Work request.
Please return all lines of the data below containing the string "Raków".

Supplied data.

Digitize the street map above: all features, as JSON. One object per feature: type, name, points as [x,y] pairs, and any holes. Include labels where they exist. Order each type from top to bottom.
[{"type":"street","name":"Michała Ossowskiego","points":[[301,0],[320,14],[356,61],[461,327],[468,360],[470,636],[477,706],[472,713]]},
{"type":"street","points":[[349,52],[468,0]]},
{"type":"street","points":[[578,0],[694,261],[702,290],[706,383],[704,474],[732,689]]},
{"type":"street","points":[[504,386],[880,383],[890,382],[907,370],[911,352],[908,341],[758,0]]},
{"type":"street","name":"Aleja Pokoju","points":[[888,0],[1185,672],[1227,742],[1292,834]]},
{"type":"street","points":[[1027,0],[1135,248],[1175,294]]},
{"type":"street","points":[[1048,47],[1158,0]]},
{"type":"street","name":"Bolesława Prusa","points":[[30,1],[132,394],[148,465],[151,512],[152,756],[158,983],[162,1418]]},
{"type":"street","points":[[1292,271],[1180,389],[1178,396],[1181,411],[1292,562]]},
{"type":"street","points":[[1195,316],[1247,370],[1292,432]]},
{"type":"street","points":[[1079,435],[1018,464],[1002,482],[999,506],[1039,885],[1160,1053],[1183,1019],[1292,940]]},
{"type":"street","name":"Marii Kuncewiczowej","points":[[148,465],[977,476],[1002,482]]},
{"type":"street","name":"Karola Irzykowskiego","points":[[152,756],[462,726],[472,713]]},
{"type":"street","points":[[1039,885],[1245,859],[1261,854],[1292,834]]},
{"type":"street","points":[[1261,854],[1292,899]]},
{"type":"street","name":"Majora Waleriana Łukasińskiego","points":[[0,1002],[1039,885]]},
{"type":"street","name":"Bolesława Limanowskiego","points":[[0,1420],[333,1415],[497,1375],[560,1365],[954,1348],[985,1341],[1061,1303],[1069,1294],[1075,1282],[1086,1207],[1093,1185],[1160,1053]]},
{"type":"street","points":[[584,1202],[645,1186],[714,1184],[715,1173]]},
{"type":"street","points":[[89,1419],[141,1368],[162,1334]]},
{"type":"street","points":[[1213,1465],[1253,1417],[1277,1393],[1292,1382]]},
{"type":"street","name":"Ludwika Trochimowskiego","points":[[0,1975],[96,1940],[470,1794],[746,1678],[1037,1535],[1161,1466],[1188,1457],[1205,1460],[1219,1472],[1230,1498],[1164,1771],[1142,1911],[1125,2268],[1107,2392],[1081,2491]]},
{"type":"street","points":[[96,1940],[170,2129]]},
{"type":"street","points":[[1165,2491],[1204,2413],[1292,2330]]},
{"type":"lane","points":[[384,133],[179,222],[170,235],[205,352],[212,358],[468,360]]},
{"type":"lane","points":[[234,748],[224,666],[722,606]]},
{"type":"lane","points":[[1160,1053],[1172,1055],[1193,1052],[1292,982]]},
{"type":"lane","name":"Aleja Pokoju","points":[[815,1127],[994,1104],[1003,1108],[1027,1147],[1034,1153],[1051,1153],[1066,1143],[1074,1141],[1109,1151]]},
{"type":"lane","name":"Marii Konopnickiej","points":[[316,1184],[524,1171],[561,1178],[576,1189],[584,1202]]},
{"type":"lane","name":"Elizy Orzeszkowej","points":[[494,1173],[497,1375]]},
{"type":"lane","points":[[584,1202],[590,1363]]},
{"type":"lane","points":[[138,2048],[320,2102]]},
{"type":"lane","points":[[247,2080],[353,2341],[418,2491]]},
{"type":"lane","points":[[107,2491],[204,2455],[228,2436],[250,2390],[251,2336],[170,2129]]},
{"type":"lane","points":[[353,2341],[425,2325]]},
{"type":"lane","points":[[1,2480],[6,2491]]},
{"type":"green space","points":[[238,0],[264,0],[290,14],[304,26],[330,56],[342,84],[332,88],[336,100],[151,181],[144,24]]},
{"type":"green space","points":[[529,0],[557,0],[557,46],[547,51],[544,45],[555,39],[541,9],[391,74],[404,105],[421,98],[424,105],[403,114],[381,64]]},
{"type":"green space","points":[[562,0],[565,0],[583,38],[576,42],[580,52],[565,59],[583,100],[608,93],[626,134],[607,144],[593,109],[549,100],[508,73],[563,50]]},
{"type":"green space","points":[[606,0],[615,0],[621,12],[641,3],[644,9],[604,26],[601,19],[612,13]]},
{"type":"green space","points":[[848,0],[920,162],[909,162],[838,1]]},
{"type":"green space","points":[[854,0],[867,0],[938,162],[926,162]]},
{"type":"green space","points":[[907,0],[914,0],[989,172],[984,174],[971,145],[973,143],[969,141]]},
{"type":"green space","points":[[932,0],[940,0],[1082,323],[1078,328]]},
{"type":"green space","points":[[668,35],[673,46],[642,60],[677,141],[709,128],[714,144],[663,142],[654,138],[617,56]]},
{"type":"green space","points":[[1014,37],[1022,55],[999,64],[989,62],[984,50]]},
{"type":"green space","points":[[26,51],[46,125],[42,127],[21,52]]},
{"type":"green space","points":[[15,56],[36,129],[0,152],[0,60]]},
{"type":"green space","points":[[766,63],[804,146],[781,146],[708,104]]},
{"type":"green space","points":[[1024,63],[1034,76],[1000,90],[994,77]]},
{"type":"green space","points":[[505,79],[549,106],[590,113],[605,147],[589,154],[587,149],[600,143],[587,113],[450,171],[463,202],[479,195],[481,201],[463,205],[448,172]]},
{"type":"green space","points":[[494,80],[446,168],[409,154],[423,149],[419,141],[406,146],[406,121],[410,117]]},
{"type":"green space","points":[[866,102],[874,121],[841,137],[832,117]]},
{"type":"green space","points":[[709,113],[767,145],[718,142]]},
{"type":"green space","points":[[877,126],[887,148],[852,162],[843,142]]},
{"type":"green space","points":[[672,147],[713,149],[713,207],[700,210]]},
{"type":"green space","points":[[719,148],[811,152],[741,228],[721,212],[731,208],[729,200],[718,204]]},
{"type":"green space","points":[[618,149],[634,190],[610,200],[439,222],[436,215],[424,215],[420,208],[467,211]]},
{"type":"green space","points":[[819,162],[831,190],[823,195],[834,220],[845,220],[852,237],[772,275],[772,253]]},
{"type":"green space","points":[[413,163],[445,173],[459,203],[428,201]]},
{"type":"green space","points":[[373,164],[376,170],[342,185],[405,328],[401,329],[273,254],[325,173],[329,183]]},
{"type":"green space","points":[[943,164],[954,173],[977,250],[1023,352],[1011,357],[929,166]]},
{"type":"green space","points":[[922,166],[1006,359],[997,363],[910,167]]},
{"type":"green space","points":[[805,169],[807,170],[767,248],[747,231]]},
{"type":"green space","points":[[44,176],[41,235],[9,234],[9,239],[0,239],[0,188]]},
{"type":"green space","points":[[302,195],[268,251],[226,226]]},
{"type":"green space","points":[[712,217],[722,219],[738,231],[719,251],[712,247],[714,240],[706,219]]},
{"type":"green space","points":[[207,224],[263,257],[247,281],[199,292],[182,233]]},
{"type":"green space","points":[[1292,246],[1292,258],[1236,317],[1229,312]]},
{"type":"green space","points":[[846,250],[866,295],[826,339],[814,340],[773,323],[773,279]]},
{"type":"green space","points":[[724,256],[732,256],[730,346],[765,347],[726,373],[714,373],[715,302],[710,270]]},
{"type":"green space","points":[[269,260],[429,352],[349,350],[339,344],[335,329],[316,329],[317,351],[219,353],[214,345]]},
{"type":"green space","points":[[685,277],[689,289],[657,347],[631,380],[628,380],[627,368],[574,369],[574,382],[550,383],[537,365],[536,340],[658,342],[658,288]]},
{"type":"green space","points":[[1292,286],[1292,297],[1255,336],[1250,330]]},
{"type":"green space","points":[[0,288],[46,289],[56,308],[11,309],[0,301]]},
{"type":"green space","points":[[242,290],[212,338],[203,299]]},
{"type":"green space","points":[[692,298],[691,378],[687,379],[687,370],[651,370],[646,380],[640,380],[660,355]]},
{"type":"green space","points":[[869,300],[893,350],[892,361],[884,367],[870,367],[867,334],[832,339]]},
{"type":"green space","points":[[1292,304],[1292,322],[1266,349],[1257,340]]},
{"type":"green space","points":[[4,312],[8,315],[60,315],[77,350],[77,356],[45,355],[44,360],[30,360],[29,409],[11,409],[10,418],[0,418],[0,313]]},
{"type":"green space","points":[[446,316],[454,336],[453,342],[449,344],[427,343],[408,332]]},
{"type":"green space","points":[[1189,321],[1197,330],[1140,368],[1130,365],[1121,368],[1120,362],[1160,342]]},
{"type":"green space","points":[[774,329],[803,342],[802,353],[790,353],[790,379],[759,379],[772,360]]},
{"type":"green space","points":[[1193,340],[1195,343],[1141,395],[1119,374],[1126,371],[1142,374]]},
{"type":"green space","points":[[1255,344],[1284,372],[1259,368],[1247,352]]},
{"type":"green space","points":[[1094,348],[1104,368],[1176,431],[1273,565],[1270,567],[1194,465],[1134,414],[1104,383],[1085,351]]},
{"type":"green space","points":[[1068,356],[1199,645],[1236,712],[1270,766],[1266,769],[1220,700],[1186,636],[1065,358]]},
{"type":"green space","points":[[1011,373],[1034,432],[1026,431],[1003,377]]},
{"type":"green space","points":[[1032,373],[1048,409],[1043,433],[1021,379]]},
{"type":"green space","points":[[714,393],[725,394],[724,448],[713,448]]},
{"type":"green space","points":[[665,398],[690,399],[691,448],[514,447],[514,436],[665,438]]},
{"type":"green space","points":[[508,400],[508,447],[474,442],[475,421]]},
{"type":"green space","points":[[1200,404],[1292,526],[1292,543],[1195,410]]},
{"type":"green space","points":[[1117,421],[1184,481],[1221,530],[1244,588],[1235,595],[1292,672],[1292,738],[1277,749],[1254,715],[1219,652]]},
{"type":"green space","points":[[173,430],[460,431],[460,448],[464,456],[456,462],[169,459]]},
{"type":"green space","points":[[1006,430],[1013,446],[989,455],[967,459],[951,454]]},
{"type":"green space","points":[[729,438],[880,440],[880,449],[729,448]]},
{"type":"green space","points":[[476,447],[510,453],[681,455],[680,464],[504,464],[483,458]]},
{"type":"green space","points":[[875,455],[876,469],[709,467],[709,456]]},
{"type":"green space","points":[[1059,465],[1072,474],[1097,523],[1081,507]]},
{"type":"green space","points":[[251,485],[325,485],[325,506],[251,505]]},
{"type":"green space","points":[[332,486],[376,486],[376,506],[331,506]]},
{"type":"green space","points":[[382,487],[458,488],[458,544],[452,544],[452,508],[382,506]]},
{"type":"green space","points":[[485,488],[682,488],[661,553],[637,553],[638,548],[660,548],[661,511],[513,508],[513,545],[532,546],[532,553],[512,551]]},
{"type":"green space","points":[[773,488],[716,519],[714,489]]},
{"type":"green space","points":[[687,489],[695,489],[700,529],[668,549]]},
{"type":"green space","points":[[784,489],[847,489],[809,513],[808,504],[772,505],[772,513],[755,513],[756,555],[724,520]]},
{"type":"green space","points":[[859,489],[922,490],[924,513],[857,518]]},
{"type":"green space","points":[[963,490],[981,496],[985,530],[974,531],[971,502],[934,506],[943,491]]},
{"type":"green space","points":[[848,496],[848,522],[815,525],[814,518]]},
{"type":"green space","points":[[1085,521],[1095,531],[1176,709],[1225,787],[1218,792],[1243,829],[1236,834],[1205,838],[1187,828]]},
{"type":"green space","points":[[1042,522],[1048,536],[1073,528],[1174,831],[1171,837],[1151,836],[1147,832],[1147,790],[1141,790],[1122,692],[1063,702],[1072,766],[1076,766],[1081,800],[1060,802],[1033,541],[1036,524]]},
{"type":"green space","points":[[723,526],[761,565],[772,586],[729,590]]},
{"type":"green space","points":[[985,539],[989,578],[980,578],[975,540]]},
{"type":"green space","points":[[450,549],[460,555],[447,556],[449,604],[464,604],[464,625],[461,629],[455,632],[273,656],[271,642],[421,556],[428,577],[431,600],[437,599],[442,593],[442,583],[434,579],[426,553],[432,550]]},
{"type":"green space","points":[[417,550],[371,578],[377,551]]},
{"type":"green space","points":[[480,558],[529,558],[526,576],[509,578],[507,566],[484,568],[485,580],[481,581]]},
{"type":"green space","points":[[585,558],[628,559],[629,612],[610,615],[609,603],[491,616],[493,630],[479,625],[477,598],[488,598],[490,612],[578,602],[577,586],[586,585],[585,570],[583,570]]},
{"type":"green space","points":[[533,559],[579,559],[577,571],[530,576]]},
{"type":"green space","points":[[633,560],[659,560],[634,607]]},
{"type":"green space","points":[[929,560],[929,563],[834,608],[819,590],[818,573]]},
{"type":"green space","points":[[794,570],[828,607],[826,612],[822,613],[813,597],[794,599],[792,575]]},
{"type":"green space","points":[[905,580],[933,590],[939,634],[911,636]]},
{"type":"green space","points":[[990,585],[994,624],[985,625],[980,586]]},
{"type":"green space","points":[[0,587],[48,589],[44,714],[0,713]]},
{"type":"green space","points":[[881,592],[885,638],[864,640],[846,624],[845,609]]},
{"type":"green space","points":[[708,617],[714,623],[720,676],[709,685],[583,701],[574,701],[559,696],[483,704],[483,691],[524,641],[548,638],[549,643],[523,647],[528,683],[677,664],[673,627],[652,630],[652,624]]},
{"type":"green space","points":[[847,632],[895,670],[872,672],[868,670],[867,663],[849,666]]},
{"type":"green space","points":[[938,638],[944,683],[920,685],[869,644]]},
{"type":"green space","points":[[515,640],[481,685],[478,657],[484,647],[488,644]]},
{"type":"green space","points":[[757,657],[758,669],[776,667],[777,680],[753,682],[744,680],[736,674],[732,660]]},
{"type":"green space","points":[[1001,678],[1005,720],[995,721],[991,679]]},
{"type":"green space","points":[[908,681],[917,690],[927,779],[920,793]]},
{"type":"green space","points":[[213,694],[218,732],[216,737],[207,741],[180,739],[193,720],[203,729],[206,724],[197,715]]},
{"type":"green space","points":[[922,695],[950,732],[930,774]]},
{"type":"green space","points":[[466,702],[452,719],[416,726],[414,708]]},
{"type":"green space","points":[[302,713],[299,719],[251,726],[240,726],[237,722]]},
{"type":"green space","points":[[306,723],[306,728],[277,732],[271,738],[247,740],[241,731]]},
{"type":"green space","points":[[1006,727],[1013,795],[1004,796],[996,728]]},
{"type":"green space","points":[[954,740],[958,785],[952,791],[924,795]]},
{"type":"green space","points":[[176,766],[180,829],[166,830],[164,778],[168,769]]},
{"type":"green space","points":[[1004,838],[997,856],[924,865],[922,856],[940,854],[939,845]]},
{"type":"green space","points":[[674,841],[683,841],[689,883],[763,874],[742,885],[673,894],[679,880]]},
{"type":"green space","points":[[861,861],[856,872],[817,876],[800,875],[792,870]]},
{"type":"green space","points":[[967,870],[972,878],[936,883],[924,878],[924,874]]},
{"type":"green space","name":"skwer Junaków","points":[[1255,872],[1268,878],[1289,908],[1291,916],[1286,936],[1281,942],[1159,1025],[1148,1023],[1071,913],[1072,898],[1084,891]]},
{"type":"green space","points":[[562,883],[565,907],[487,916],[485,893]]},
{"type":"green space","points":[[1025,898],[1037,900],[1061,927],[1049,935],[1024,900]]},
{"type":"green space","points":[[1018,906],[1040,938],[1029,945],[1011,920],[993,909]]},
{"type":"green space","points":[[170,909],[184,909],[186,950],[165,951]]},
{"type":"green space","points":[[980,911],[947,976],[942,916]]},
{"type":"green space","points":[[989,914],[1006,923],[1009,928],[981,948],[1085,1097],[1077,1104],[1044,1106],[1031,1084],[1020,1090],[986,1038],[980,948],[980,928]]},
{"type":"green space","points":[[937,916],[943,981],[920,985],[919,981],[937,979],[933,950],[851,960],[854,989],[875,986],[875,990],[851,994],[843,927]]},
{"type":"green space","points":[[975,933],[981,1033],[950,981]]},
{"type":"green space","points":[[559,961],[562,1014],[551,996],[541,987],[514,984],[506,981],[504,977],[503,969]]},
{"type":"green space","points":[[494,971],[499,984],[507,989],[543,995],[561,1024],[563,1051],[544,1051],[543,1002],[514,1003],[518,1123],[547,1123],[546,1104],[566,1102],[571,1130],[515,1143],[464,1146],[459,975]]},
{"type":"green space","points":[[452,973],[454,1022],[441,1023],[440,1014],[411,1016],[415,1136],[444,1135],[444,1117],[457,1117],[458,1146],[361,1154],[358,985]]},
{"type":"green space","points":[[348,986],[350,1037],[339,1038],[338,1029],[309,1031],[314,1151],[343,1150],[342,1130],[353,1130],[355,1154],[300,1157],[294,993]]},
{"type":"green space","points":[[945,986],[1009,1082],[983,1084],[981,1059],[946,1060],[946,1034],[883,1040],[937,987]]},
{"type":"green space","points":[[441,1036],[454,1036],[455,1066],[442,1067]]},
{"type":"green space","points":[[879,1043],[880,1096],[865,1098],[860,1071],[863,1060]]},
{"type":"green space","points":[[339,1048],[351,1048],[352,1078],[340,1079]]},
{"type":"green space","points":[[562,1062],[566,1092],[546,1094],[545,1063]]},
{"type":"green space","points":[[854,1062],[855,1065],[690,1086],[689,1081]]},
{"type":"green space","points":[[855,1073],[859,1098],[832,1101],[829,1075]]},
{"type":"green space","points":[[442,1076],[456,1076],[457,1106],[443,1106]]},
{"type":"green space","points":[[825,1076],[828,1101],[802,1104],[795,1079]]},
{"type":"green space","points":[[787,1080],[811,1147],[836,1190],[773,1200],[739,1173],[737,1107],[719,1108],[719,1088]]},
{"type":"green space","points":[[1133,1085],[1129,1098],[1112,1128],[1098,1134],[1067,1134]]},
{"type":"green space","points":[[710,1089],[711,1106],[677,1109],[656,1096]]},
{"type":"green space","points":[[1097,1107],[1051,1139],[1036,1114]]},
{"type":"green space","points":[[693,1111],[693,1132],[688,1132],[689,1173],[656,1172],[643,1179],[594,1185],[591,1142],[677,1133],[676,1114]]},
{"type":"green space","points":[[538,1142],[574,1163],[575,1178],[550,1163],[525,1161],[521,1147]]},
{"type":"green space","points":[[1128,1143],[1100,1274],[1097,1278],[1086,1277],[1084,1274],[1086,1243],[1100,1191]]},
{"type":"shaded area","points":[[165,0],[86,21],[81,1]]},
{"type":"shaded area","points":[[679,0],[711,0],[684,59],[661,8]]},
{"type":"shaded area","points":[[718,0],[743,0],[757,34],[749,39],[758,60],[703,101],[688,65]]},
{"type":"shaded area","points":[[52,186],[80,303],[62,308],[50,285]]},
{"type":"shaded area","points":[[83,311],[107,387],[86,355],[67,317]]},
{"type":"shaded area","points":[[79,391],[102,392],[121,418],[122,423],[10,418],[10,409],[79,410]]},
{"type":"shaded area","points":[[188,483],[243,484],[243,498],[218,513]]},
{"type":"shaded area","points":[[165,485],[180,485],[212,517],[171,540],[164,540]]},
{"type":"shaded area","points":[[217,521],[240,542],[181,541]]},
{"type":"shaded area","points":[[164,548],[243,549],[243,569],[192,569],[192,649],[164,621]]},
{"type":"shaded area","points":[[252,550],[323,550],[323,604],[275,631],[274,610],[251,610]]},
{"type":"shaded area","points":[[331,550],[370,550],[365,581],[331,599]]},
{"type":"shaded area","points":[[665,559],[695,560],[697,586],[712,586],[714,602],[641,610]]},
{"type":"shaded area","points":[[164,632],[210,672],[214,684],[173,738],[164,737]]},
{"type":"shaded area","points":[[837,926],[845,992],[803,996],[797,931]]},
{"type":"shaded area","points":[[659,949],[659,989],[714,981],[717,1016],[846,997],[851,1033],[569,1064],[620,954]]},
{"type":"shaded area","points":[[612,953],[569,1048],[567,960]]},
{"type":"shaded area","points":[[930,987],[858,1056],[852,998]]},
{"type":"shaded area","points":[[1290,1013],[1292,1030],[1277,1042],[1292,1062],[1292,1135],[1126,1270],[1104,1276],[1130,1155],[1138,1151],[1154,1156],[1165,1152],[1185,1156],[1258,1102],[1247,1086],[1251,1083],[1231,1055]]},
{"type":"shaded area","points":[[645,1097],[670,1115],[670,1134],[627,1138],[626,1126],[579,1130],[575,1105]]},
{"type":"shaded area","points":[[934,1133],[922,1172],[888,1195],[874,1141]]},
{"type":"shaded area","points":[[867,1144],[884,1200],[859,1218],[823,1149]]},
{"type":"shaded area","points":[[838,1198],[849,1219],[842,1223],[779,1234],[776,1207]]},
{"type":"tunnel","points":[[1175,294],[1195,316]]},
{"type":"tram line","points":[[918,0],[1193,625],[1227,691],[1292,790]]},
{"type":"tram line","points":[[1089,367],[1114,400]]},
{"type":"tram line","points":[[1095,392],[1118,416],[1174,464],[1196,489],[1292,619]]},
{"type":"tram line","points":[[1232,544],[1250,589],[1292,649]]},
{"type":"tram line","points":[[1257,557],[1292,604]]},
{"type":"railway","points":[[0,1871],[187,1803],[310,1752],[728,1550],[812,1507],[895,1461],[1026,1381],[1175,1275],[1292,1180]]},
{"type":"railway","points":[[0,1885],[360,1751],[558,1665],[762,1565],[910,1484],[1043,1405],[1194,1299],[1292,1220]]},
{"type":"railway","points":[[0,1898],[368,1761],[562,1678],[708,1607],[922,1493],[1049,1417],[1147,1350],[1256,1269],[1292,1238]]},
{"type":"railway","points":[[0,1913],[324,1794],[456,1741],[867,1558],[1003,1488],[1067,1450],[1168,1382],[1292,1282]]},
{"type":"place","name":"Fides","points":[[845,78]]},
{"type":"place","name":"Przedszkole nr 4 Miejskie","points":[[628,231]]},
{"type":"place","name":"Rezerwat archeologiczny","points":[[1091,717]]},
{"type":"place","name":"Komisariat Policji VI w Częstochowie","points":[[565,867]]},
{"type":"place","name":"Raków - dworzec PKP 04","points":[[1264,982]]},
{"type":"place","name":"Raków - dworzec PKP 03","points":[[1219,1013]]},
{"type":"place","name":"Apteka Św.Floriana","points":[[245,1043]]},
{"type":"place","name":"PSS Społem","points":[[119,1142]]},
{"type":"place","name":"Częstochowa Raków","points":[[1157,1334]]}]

Solved exercise.
{"type":"place","name":"Raków - dworzec PKP 04","points":[[1264,982]]},
{"type":"place","name":"Raków - dworzec PKP 03","points":[[1219,1013]]},
{"type":"place","name":"Częstochowa Raków","points":[[1157,1334]]}]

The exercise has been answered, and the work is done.